Palazzo dei Congressi e dei Ricevimenti
Palazzo dei Congressi e dei Ricevimenti by Adalberto Libera (1937/42 -1954)
(photos courtesy of Rome Convention Group S.p.A.)
The “Palazzo dei Ricevimenti e dei Congressi” is one of the most interesting projects of the quarter designed to host the Universal Exhibition of Rome of 1942.
However, the start of the Second World War prevented the Exhibition from taking place, and delayed the completion of many of the structures planned. We need only recall that the project of the Palazzo, dating back to 1938, was completed only in 1954.
With regard to the style, the building’s architect Adalberto Libera aimed first of all at endowing the structure with a noble and elegant appearance, combining modern lines with a general classical taste. The sharp architectural outlines, the clean shapes and the attention for detail make the Palazzo dei Congressi a significant example rationalist architecture, admired throughout the world.
The Palazzo should rightly be considered as a genuine monument taking its place in history. To get an idea of its impressive size, we can recall that the Salone dei Ricevimenti (Reception Hall) alone is a cube measuring 38 metres on each side, an area which could contain the entire Pantheon.
Other highly interesting rooms are the Room dei Congressi, now called Aula Magna (recently refurbished by the architect Paolo Portoghesi), a spectacular Terrace with hanging gardens and an open-air Theatre, all designed by Libera to be used for events.

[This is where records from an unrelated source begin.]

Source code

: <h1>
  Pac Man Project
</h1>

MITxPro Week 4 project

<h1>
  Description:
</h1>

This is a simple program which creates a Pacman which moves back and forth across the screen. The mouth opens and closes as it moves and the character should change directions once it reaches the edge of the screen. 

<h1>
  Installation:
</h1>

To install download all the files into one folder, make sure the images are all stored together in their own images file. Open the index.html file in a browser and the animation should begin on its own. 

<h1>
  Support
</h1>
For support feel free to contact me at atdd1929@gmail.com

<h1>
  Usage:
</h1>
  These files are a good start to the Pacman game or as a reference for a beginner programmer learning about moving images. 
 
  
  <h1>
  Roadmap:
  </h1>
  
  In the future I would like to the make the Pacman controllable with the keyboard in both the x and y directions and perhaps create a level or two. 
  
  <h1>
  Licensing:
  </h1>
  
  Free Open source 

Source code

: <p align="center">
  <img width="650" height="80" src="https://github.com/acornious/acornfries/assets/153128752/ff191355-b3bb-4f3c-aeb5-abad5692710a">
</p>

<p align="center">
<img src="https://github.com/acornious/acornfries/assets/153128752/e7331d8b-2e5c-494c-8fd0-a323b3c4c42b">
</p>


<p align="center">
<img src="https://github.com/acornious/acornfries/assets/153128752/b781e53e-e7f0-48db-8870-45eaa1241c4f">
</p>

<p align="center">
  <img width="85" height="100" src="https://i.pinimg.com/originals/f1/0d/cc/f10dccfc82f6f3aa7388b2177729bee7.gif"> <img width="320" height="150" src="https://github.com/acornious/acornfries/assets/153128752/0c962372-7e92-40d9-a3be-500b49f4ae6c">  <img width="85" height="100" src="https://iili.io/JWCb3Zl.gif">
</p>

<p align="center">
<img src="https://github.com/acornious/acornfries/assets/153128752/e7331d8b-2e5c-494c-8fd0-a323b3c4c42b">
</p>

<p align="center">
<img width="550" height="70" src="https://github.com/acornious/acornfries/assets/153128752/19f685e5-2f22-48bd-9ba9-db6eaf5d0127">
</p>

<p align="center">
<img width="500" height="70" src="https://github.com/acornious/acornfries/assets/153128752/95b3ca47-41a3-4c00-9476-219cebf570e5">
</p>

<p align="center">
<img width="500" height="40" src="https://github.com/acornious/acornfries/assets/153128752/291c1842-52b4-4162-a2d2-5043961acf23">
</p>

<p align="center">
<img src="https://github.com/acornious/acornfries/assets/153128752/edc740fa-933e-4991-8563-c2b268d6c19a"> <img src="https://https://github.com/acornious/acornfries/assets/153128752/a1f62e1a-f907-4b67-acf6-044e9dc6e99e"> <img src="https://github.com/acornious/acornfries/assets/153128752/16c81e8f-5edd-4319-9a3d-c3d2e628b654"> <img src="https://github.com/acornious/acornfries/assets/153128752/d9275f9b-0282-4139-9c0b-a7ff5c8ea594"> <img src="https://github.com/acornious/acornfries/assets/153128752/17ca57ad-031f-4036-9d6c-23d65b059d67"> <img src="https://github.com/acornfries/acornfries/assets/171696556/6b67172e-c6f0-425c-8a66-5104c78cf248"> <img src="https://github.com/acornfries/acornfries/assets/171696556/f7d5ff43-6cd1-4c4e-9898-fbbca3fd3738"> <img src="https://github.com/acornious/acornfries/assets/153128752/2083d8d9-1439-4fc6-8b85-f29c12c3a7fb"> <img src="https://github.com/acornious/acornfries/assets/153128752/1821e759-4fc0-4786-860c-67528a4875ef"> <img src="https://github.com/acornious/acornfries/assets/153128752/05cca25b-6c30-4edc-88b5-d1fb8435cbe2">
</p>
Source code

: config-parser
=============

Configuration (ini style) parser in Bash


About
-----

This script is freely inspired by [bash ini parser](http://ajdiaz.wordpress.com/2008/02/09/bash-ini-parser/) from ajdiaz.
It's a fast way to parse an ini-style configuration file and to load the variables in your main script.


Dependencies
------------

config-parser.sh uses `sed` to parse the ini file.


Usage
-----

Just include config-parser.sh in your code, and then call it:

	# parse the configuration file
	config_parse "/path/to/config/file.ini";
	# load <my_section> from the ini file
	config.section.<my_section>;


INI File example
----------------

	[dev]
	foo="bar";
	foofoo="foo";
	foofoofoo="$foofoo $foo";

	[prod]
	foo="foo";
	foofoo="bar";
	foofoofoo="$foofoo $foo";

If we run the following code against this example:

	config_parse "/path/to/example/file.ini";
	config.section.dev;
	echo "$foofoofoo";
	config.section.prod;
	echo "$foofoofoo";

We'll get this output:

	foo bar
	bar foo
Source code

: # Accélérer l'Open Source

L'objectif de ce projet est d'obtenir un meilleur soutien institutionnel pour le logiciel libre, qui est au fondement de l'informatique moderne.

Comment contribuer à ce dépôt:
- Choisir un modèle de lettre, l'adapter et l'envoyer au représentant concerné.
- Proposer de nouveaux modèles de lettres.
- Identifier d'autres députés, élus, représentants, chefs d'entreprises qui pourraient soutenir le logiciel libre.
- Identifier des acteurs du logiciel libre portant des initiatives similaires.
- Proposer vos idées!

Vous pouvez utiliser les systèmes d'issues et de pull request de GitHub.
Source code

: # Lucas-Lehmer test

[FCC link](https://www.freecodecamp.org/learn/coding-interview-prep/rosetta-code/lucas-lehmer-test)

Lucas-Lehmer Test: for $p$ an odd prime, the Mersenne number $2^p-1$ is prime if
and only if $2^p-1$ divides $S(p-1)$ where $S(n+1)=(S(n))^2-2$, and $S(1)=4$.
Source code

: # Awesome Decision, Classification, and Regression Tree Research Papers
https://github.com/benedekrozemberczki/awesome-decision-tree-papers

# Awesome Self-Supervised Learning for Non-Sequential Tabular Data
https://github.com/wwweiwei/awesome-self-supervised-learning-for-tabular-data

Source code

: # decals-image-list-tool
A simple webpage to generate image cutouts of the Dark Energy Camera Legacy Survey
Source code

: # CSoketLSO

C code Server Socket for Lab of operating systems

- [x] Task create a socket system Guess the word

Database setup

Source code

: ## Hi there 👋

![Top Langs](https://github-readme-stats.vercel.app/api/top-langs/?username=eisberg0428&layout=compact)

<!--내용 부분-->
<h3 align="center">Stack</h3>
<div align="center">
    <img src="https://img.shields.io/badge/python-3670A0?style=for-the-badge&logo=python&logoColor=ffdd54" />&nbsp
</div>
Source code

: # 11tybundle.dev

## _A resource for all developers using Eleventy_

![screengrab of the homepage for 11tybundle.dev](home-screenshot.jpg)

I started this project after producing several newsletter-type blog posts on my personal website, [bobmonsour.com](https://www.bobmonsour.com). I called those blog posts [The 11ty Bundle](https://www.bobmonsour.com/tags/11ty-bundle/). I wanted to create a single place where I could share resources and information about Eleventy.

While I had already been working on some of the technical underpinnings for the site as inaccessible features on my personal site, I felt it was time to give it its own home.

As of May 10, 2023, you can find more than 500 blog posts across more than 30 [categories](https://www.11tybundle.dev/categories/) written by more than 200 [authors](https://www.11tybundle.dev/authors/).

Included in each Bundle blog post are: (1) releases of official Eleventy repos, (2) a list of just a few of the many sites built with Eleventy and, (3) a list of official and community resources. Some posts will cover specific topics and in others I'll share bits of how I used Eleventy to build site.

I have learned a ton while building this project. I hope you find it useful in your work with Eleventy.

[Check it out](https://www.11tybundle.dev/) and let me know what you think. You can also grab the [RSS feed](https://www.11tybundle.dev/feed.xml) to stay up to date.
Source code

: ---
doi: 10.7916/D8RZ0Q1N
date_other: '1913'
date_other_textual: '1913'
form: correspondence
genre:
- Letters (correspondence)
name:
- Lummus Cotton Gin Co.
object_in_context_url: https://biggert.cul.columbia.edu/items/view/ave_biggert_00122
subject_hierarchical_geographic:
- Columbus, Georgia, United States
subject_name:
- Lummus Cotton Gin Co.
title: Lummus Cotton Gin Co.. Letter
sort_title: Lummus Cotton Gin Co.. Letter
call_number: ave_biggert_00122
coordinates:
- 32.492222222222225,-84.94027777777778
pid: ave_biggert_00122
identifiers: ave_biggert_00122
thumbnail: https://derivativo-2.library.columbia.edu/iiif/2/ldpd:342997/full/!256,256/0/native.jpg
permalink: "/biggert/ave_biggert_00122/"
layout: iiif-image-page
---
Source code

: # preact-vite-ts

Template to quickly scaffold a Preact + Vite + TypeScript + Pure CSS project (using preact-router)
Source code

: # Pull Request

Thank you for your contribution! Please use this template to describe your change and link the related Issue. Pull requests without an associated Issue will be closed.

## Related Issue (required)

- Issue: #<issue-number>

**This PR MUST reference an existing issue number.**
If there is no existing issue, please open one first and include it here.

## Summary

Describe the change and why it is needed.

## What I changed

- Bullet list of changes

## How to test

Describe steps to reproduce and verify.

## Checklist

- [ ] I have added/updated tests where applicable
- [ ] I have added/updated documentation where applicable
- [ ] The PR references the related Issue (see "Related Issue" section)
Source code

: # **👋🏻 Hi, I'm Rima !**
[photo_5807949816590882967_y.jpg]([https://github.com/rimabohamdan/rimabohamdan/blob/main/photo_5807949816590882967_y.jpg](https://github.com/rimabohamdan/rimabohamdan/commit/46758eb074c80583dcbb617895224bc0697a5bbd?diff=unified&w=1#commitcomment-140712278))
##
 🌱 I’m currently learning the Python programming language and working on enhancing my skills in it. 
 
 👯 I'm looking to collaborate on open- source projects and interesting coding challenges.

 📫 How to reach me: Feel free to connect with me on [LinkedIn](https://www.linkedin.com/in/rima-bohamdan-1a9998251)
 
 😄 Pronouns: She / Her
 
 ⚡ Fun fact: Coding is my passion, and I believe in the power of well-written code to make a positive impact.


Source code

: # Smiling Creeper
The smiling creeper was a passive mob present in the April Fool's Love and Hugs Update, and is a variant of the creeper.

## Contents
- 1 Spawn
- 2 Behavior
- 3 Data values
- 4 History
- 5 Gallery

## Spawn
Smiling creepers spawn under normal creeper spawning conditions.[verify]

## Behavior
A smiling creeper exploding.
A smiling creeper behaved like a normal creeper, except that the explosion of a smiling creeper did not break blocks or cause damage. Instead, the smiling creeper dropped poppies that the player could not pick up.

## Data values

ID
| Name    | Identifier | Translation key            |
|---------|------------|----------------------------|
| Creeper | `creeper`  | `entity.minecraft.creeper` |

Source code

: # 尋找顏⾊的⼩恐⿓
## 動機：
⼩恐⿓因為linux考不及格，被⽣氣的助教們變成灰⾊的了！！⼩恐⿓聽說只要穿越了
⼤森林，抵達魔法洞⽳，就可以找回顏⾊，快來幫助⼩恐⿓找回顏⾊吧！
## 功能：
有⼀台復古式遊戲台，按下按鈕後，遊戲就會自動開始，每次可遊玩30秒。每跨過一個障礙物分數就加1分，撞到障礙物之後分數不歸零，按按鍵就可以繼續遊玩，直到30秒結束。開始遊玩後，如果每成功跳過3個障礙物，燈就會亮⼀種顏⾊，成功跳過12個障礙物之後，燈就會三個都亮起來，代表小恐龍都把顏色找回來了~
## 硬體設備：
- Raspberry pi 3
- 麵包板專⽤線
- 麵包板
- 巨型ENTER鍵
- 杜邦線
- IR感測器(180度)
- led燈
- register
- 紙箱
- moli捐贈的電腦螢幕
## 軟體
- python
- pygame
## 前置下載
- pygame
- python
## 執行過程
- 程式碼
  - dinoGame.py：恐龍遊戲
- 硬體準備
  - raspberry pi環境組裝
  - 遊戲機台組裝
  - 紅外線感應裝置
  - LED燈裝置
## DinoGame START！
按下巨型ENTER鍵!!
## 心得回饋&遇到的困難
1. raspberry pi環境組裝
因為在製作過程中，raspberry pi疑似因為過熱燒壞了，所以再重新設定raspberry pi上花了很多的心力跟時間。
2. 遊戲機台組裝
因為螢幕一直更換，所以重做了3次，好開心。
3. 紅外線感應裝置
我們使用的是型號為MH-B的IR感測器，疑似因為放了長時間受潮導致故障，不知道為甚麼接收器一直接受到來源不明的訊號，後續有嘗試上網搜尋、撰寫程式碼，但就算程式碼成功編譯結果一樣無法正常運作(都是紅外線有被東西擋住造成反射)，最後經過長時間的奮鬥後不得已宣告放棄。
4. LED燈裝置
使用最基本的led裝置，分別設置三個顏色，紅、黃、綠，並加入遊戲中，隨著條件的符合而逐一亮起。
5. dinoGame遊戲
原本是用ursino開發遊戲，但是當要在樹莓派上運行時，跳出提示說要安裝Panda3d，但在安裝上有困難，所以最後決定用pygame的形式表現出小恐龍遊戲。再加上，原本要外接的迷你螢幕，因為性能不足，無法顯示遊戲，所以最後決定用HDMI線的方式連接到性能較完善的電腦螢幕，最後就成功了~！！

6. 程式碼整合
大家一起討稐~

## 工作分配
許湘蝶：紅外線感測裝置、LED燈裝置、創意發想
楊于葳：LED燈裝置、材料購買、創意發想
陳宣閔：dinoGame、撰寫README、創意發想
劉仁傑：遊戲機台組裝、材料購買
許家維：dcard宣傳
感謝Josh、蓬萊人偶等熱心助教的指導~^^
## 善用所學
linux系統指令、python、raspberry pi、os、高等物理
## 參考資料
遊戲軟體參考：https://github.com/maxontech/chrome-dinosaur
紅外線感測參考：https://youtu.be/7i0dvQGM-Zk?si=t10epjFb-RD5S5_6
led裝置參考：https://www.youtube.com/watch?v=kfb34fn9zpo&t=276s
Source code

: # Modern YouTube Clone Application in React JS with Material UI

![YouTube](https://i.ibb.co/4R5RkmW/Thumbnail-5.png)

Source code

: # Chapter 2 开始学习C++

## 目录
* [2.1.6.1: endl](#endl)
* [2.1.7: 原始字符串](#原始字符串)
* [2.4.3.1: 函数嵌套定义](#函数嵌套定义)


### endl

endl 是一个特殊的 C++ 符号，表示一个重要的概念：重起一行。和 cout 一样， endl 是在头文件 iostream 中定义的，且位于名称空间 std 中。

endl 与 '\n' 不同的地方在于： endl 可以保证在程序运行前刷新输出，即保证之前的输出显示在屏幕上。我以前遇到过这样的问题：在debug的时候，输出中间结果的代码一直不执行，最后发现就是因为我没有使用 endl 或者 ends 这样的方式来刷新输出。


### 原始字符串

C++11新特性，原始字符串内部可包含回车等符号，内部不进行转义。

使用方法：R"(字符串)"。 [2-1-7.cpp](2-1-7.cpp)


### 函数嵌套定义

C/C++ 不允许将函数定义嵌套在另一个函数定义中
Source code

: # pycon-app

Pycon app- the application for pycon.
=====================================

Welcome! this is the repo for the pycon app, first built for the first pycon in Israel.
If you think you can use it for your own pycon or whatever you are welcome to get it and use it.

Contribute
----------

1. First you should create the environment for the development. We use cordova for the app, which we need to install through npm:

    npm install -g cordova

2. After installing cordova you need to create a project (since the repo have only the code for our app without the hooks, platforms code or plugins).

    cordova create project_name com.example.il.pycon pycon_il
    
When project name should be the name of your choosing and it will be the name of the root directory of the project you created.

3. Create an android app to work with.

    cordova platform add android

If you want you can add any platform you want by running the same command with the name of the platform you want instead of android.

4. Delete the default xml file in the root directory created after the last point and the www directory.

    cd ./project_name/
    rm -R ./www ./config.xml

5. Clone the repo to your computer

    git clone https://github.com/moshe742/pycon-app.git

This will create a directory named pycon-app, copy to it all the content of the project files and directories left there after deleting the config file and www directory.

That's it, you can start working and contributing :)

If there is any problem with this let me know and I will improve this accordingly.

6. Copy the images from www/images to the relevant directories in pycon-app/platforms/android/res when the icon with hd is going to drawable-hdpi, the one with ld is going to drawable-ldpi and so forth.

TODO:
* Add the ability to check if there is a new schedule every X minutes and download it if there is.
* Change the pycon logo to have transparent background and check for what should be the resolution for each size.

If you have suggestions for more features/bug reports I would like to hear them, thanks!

The spaces of the Palazzo dei Congressi are further enriched by major works of art produced by important Italian artists of the 20th century. On the back wall of the Kennedy Hall, for example, we can admire a fresco painted by Achille Funi in 1953, depicting diverse scenes on the origins of Rome. In the Art Hall there is a polychrome panel of extraordinary beauty, produced in 1953 by Gino Severini, a major Futurist artist, for the International Exhibition of the Confagricoltura. We should not forget the two magnificent mosaics by Angelo Canevari, made in 1940, and located in the café room.